DTD vs. XML Schema
AShocka writes "The W3C XML Schema Working Group has released the first public Working Draft of Requirements for XML
Schema 1.1. Schemas are technology for specifying and constraining
the structure of XML documents. The draft adds functionality and
clarifies the XML Schema Recommendation Part 1 and Part 2. The XML Schema Valid FAQ
highlights development issues and resources using XML Schema. This article at webmasterbase.com addresses the
XML DTDs Vs XML Schema issue.
Also see the W3C Conversion Tool from DTD to XML Schema
and other XML Schema/DTD Editors."
While the W3 continues to push Schema, they are also forming working groups for RELAX after pressure from XML luminaries such as James Clark.
XML Schema is also kinda whacked. It shows all the signs of being a committee specification.
The big problem with schema is that you actually have two type systems going. Element definitions are types for elements. Type definitions are actualy types for types for elements. I saw a hopelessly confused attempt by some UML people to express XML schema in UML, they simply could not understand that there was no way it could ever work. UML has completely different semantics.
There are a bunch of schema proposals that folk have said good things about. Eve keeps telling me I should look at Relax. But for the time being XML schema is going to be the basis for standards in W3C and OASIS.
There might be an opportunity to do a clean up job on XML schema in 4 or 5 years but that will only happen if it is causing real problems.
Looking for an Information Security student project suggestion?
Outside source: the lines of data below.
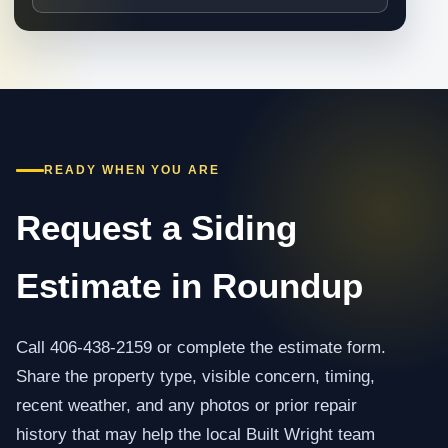
READY WHEN YOU ARE
Request a Siding
Estimate in Roundup
Call 406-438-2159 or complete the estimate form.
Share the property type, visible concern, timing,
recent weather, and any photos or prior repair
history that may help the local Built Wright team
Try http://dotcrimeManifesto.com/
Better yet, use S-Expressions.
There are tons of parsers available.
markup is simple:
(this_is_the_tag
this is all data
(except_this_is_a_nested_tag with still more data))
Even better still, there are customizable parsers available that can treat these S-Expression as data OR interpret them as program OR a combination of both. One such parser is called "Lisp". Once again, several implementations are available.
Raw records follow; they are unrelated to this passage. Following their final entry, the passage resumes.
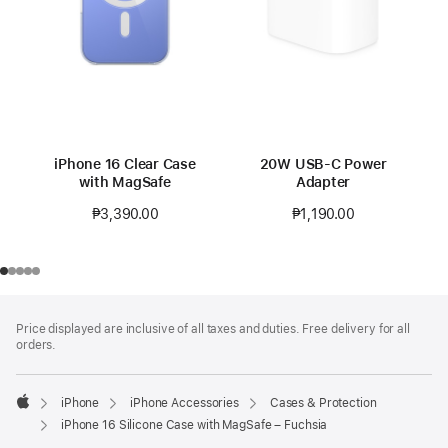
iPhone 16 Clear Case
20W USB-C Power
with MagSafe
Adapter
₱3,390.00
₱1,190.00
Footer
footnotes
Price displayed are inclusive of all taxes and duties. Free delivery for all
orders.
iPhone
iPhone Accessories
Cases & Protection
Apple
iPhone 16 Silicone Case with MagSafe – Fuchsia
Note that things like S-Expressions and Lisp have only been around for 40 years so you might want to give these technologies some time to mature.
It's occurred to me maybe we are being too diligent in actually validating the schema itself, but I'm wondering what others think?
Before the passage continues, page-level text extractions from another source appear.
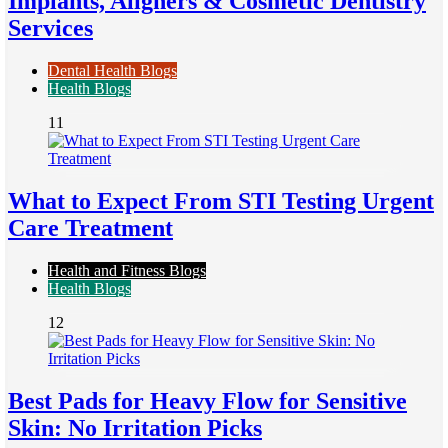
Implants, Aligners & Cosmetic Dentistry
Services
Dental Health Blogs
Health Blogs
11
What to Expect From STI Testing Urgent
Care Treatment
Health and Fitness Blogs
Health Blogs
12
Best Pads for Heavy Flow for Sensitive
Skin: No Irritation Picks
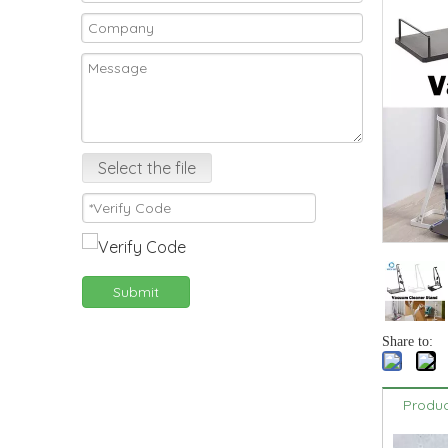
Select the file
Submit
Share to:
Produc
I can't believe nobody's mentioned this yet. Microsoft has a tool that will do several things:
This makes writing your XSD almost trivial. The code-generation capabilities are very powerful, as well, as you can generate runtime classes for serialization/deserialization or classes derived from DataSet so you can treat XML files like any other database, etc. It's very useful if you're doing any
I'd be very surprised if there weren't other tools out there doing similar things. I simply mentioned xsd.exe because that's what I'm familiar with.
Great thing about Lisp, is if you need to convert your communications, you can write Lisp against it to convert it while you convert your Lisp source.. easily.
I plopped an XSLT processor in front of it. Took minutes to implement. In the mean time, I was able to properly rewrite the XML producing code. So I had some flexibility in terms of patching the protocol quickly, while taking the weeks I needed to fix things right.
I plopped a Lisp processor in front of it. Took minutes to implement. In the mean time, I was able to properly rewrite the Lisp producing code. So I had some flexibility in terms of patching the protocol quickly, while taking the weeks I needed to fix things right.
the point is, XML IS descriptive, so long as you use good names.
the point is, Lisp IS descriptive, so long as you use good names.
If you use XML to develop a lower level protocol you end up with bloated 10k messages.
If you use Lisp S-expressions to develop a lower level protocol you don't end up with bloated 10k messages.
Besides, in Common Lisp you'll really appreciate MOP - Meta-Object Protocol. Much better than SOAP.
Trust me, I know well, actively use and actually love both Lisp *AND* XML.
Less is more !
that the same applications of XML that drive the keening about bloat and hype seen in these comments are precisely those which are driving the specs to the wrong side of the 80/20 for XML/XSL's original goals: bringing the semantic power of SGML and DSSSL to the Web. Goals for which its purist cousins RelaxNG, REST, et. al. remain admirably suited.
The back-end curmudgeons are right, XML stinks for a universal wire format. But for loosely-coupled, message-based, semantically-rich systems it is hard to beat. And document-oriented systems which don't use XML barely deserve notice any longer.
I gently refer s-expression trolls to paul and oleg
illegitimii non ingravare
There are tons of parsers available.
How does one specify the character set in some, imagined or real, S-Expression markup? Do these "tons of parsers" support Unicode at least? Where to put processing instructions? Character entities? External entities? "Raw data" sections with markup suppressed? How does one specify the document type identifier? Namespaces? All these things fulfill important tasks for XML to be an universal, yet concise, markup language, and all this can make your dreamt-up S-Expression language as contrived as XML is sometimes perceived to be.Attributes, I presume, are out of our concern? You note that the means for syntactic description of data trees are around for 40 years. Yet there was yearning for something more... handy, or something. Doesn't it give any hint to you?
My exception safety is -fno-exceptions.